Date & Time
May 30, 2024, noon - May 30, 2024, 1 p.m.
Cost
$0
Location
Columbia Innovation Hub - Tang Family Hall
2276 12th Avenue Room 202
New York, NY
May 30, 2024, noon - May 30, 2024, 1 p.m.
$0
Columbia Innovation Hub - Tang Family Hall
2276 12th Avenue Room 202
New York, NY
Projecting Changes in the Drivers of Compound Flooding in Europe Using CMIP6 Models
Speaker: Julius Busecke + Tim Hermans
Date: May 30, 2024
Time: 12:00 p.m.
Format: Hybrid
Virtual: Zoom link provided upon registration
In-person: Columbia Innovation Hub, 2276 12th Avenue, Second Floor, Room 202, New York, NY 10027
Please note that in-person space is limited.
Abstract:
When different flooding drivers co-occur, they can cause compound floods. Despite the potential impact of compound flooding, few studies have projected how the joint probability of flooding drivers may change. Furthermore, existing projections are based on only 5 to 6 climate model simulations because flooding drivers such as storm surges and river run-off need to be simulated offline using computationally expensive hydrodynamic and hydrological models. Here, we use a large ensemble of simulations from the Coupled Model Intercomparison Project 6 (CMIP6) to project changes in the joint probability of extreme storm surges and precipitation in Europe, enabled by data-proximate cloud computing on the LEAP-Pangeo JupyterHub. To compute storm surges for so many simulations, we apply a statistical storm surge model trained with tide gauge observations and atmospheric forcing from the ERA5 reanalysis. In this seminar, Tim Hermans (Utrecht University) & Julius Busecke (Columbia University) will present these projections, including an in-depth discussion of the statistical methods and full-cloud CMIP6 workflow that were used to develop them.
Bios:
Tim Hermans is a postdoctoral researcher at Utrecht University, The Netherlands. Tim got his PhD degree at the Dutch Royal Institute for Sea Research where he studied sea-level change using global climate model simulations and regional ocean model experiments. During his PhD, he also worked as a Chapter Scientist of the IPCC AR6 WG1 to co-develop the global, regional and extreme sea-level projections of Chapter 9. At Utrecht University, he now studies extreme sea-levels and their compounding effects with other flooding drivers.

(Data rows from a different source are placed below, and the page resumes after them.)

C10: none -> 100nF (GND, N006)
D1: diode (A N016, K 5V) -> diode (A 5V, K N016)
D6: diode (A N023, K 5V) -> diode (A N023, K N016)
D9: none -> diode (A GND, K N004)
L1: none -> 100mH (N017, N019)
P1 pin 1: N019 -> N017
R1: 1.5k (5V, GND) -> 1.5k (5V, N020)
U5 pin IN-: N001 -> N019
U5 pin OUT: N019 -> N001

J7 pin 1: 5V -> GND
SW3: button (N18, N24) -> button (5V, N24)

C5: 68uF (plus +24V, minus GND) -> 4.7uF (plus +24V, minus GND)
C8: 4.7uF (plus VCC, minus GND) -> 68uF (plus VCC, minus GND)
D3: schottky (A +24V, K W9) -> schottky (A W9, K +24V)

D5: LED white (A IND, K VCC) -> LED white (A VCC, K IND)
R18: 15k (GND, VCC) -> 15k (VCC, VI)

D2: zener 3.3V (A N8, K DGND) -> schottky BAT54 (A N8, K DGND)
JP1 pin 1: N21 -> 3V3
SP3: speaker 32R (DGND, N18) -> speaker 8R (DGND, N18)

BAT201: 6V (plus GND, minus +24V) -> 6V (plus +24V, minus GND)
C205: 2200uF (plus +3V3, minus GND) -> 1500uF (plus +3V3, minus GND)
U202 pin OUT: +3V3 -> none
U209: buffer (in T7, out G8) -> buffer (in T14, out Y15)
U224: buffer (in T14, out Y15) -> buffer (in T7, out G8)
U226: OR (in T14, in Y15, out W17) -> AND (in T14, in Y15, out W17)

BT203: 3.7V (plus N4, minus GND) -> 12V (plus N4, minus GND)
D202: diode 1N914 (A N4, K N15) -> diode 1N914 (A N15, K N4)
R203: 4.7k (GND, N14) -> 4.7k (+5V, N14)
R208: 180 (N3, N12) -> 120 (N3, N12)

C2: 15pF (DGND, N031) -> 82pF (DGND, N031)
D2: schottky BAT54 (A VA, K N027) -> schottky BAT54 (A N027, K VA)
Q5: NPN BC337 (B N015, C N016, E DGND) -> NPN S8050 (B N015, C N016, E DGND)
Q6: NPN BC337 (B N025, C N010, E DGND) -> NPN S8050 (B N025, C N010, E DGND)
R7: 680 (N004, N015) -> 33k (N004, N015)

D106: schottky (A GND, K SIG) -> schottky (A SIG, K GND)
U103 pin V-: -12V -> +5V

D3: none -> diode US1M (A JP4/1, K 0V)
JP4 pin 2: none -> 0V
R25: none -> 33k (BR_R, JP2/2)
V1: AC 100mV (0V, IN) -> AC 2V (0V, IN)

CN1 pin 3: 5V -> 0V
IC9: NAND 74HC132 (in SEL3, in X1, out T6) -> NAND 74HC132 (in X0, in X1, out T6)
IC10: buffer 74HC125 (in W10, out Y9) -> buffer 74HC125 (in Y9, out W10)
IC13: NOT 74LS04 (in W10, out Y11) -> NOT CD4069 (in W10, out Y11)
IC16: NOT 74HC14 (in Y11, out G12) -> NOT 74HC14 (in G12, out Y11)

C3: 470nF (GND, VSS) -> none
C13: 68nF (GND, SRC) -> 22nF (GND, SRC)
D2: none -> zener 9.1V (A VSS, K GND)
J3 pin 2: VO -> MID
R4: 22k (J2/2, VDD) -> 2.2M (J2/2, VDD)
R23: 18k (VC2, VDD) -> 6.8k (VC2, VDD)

Julius Busecke is an Associate Research Scientist at the Lamont-Doherty Earth Observatory of Columbia University and the Manager for Data and Computing at LEAP. He is a physical oceanographer focusing on the role of ocean transport in various aspects of variability in the coupled earth system. He most recently investigated the fate of oxygen minimum zones in the Pacific ocean. He is an active contributor to the pangeo open source python software stack, and is actively developing tools and data repositories to rapidly analyze petabyte scale datasets like CMIP6 in a fully reproducible way in the cloud.